Coisa muito diversa de reconhecer esse fato é obrigar por lei que toda biblioteca tenha um exemplar da obra. O caminho temerário foi trilhado pelos legisladores de ao menos cinco Estados brasileiros.
O primeiro a fazê-lo foi o Rio Grande do Norte. Em 2003, determinou que todas as bibliotecas públicas do Estado tivessem ao menos dez exemplares do livro. Em seguida tomaram tal rumo Mato Grosso do Sul (2004), Amazonas (2010) e Rio de Janeiro (2011), que se contentaram com uma cópia.
Rondônia, em 2008, havia optado por uma via paralela, mas não menos atentatória contra a laicidade do Estado: oficializou a Bíblia como livro-base para fundamentar princípios, usos e costumes de comunidades, igrejas e grupos.

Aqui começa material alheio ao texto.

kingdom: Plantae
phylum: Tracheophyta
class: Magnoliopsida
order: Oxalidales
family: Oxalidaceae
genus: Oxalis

Pode parecer questão menor, fruto inócuo do lobby de bancadas religiosas, mas não é. Como bem assinalou o procurador-geral da República, Rodrigo Janot, em cinco ações diretas de inconstitucionalidade no Supremo Tribunal Federal, desrespeita-se o essencial artigo 19 da Constituição.
Seu inciso I reza que é vedado ao poder público, em qualquer nível de governo, "estabelecer cultos religiosos ou igrejas, subvencioná-los, embaraçar-lhes o funcionamento ou manter com eles ou seus representantes relações de dependência ou aliança".
É da natureza sectária de grupos religiosos acreditar-se portadores da verdade universal. Essa semente de intolerância pode desabrochar em tentativa de impor seus valores e dogmas, por meio da legislação, ao conjunto da população. Com sabedoria, o constituinte de 1988 interpôs a proibição absoluta de envolver o Estado no proselitismo.
Didático e categórico, Janot foi direto ao ponto: "O princípio da laicidade lhe impede de fazer, por atos administrativos, legislativos ou judiciais, juízos sobre o grau de correção e verdade de uma crença, ou de conceder tratamentos privilegiados de uma religiosidade em detrimento de outras".
É ótimo ter um livro como a Bíblia na estante das escolas. A demasia está em obrigar todos os contribuintes a financiar sua difusão.